That leaves a narrower rule than many people first assumed:
The HN argument in zmmmmm's reply is that this undercuts the idea of Claude as a platform. Anthropic's side, reflected in the email and the HN discussion, is that subscriptions were never supposed to underwrite industrial-scale agent loops outside first-party products.
The loudest complaint by the end of the day was not the cutoff itself. It was the missing line around all the adjacent cases.
Matt Pocock's matrix in his thread is useful because it names the unresolved cases engineers actually care about: claude -p in CI, Agent SDK in CI, open source software that depends on claude -p, and distributed sandboxes launched by an individual user. His follow-up in the same thread's conclusion says he had asked Anthropic for clarification weeks earlier and still could not tell students what was safe to recommend.
Anthropic's own Agent SDK overview describes the SDK as "Claude Code as a library" for building production agents, which makes the subscription boundary even more confusing from the outside. If the product line is first-party versus third-party harness, developers now need a much more explicit map for where personal software ends and commercial orchestration begins.
The fastest response from the ecosystem was not outrage. It was rerouting.
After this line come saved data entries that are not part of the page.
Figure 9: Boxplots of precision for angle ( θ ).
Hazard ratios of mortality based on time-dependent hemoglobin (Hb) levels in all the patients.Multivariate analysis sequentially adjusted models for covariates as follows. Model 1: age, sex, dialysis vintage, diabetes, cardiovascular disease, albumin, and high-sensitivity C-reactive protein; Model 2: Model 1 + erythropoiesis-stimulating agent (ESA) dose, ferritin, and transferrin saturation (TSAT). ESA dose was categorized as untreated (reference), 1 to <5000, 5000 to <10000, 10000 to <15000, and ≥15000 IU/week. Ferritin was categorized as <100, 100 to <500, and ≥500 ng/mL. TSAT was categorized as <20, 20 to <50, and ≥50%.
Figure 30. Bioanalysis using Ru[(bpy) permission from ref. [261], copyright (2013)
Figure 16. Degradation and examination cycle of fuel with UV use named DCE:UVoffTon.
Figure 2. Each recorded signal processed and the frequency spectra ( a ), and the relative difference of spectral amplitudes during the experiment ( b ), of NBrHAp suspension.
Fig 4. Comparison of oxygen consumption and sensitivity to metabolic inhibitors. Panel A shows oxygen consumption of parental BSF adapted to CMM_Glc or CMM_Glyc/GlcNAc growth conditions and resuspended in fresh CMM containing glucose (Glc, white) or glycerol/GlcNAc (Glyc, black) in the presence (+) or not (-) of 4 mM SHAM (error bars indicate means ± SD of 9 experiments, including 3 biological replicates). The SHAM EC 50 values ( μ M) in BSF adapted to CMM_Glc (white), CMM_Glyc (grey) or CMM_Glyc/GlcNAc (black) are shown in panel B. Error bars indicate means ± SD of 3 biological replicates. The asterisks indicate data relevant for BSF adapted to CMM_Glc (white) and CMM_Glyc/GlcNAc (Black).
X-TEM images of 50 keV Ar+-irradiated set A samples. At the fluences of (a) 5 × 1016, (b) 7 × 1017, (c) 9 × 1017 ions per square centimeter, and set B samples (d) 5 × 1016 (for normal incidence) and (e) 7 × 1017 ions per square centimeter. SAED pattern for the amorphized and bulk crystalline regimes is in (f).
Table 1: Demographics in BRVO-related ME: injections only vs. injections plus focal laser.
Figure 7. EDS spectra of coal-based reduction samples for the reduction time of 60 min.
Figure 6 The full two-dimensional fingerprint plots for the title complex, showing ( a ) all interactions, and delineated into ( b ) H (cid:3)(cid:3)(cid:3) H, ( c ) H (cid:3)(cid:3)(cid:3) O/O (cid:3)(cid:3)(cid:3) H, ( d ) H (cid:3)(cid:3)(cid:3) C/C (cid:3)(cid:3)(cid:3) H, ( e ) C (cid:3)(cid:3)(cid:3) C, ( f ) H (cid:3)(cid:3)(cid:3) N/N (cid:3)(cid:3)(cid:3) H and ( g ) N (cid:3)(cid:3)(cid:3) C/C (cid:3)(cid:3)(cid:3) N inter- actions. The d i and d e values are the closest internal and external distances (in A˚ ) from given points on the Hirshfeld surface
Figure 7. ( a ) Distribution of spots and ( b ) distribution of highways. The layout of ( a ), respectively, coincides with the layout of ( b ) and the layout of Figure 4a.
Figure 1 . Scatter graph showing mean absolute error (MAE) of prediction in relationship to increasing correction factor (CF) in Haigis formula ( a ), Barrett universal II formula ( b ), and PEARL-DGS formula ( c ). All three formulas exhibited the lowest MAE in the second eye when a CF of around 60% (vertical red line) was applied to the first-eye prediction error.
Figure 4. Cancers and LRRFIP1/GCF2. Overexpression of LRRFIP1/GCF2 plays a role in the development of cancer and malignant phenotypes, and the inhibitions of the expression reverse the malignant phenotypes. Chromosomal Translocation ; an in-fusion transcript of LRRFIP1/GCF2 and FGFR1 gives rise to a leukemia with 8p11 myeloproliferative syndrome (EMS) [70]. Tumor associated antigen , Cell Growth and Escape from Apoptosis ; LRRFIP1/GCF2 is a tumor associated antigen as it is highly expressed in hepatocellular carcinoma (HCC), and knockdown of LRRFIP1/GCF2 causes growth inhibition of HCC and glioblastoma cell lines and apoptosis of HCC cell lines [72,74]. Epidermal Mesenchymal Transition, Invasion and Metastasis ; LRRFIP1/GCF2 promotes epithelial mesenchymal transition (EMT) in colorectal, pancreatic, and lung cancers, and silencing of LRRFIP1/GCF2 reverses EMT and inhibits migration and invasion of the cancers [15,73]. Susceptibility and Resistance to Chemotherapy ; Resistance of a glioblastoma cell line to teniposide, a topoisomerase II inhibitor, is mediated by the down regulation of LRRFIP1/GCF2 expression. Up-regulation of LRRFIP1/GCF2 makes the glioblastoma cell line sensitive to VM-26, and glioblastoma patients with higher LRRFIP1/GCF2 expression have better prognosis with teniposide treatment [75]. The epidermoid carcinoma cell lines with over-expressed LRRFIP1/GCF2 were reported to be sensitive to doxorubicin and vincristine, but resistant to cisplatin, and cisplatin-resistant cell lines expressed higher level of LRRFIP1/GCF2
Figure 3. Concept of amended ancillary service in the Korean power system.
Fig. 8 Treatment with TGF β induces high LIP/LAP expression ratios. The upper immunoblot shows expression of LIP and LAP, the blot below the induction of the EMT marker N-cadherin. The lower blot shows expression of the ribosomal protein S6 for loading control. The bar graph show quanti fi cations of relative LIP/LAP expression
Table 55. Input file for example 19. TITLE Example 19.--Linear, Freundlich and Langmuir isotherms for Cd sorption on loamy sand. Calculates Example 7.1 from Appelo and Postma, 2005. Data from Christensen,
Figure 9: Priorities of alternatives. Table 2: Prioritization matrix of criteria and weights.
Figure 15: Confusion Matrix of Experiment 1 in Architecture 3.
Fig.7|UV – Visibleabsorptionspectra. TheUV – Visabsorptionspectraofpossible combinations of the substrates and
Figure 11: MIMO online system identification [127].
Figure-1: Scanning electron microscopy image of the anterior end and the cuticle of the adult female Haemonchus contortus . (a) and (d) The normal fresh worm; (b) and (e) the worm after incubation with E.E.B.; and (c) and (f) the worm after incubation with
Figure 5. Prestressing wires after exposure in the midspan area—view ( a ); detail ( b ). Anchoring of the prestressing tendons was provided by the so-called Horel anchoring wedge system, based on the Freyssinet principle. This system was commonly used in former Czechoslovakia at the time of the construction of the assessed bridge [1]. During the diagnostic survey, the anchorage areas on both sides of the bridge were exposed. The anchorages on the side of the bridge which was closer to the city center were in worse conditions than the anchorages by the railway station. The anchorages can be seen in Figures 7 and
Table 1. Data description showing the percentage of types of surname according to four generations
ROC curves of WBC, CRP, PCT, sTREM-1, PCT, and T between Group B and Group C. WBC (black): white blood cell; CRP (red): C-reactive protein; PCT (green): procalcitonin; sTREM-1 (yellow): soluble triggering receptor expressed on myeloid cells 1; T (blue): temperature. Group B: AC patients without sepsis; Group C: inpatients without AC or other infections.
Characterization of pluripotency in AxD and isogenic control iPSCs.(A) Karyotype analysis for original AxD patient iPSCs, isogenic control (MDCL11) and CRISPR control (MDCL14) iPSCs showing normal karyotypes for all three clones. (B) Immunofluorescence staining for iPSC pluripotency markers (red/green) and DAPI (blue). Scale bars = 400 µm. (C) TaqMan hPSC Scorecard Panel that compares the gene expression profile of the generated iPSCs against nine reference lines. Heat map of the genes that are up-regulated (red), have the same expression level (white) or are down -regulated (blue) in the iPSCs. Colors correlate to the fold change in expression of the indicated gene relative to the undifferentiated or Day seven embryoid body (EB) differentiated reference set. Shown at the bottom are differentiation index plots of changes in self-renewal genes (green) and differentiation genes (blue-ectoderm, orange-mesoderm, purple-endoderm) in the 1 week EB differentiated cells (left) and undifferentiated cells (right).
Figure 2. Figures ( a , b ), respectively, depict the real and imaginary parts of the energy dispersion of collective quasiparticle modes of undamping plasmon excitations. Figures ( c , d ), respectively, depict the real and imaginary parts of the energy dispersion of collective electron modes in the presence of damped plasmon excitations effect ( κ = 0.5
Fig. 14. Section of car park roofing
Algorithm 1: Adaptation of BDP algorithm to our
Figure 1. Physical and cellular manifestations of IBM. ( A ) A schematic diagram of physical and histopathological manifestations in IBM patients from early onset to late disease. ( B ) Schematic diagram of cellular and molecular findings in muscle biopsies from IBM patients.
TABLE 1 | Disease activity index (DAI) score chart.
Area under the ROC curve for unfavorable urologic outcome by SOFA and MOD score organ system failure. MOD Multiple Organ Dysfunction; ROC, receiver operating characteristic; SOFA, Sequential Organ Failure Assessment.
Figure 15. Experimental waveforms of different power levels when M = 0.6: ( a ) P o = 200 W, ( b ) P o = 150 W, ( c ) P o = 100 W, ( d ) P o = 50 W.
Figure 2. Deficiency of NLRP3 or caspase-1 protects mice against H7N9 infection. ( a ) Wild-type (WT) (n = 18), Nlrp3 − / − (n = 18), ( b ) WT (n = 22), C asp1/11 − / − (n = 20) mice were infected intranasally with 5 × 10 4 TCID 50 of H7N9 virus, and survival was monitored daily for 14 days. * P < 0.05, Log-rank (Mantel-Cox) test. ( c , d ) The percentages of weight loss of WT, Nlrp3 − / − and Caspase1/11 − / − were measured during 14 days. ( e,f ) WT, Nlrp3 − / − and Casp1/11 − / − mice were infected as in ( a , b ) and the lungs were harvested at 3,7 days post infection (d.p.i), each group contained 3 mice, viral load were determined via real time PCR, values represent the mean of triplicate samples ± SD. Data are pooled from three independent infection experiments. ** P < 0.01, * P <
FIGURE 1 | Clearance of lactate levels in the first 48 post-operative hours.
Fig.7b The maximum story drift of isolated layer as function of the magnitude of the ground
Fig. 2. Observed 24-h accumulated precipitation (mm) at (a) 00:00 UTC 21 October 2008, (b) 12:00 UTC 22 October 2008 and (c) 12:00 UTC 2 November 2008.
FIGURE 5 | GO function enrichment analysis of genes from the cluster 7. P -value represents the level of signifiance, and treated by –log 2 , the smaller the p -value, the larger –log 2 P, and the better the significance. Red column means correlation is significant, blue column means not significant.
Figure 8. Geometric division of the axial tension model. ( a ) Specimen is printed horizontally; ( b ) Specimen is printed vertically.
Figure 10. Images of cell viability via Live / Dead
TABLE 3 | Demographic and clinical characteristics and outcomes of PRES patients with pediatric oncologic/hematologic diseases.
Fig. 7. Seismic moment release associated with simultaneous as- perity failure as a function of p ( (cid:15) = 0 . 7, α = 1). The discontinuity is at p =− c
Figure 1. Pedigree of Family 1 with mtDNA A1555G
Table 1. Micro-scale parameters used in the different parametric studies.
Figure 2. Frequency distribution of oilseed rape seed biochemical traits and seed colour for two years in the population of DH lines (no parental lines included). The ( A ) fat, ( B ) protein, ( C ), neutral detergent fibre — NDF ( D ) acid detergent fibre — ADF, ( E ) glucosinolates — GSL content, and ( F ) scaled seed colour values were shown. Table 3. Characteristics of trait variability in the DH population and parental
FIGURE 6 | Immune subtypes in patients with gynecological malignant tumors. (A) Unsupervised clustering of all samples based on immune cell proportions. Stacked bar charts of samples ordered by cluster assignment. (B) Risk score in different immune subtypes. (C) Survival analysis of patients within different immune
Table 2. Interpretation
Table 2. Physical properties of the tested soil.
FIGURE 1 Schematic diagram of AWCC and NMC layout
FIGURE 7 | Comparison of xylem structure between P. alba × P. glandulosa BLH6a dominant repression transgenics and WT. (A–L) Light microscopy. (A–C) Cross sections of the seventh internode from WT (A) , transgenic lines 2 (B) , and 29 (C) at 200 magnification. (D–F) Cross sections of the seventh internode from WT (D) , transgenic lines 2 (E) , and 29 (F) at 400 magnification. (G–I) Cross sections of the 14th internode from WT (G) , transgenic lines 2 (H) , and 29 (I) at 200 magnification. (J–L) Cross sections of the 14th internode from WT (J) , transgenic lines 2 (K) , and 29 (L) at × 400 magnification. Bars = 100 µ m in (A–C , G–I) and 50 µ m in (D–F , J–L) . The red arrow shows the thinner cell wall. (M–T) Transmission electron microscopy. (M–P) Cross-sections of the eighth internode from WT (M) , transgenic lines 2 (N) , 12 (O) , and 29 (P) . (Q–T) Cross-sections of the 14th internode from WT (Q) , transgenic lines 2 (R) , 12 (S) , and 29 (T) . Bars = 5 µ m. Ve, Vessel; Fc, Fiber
In onusoz's workaround, OpenClaw users are told to bind a Telegram or Discord channel to Claude through ACP, which leans on Anthropic's Agent SDK instead of the blocked subscription path. OpenClaw's own ACP docs say ACP sessions can spawn Claude Code, Codex, Gemini CLI, and other external harnesses as background tasks, and that channel binding is part of the runtime.
Other posts skipped Claude entirely. moritzkremb shared a terminal login flow for OpenAI Codex inside OpenClaw, and Hugging Face's Liberate your OpenClaw laid out two replacement tracks: hosted open models through Inference Providers, or fully local models on your own hardware. That last guide explicitly calls out OpenClaw, Pi, and Open Code, which tells you how many agent shells were leaning on the same Anthropic subscription loophole.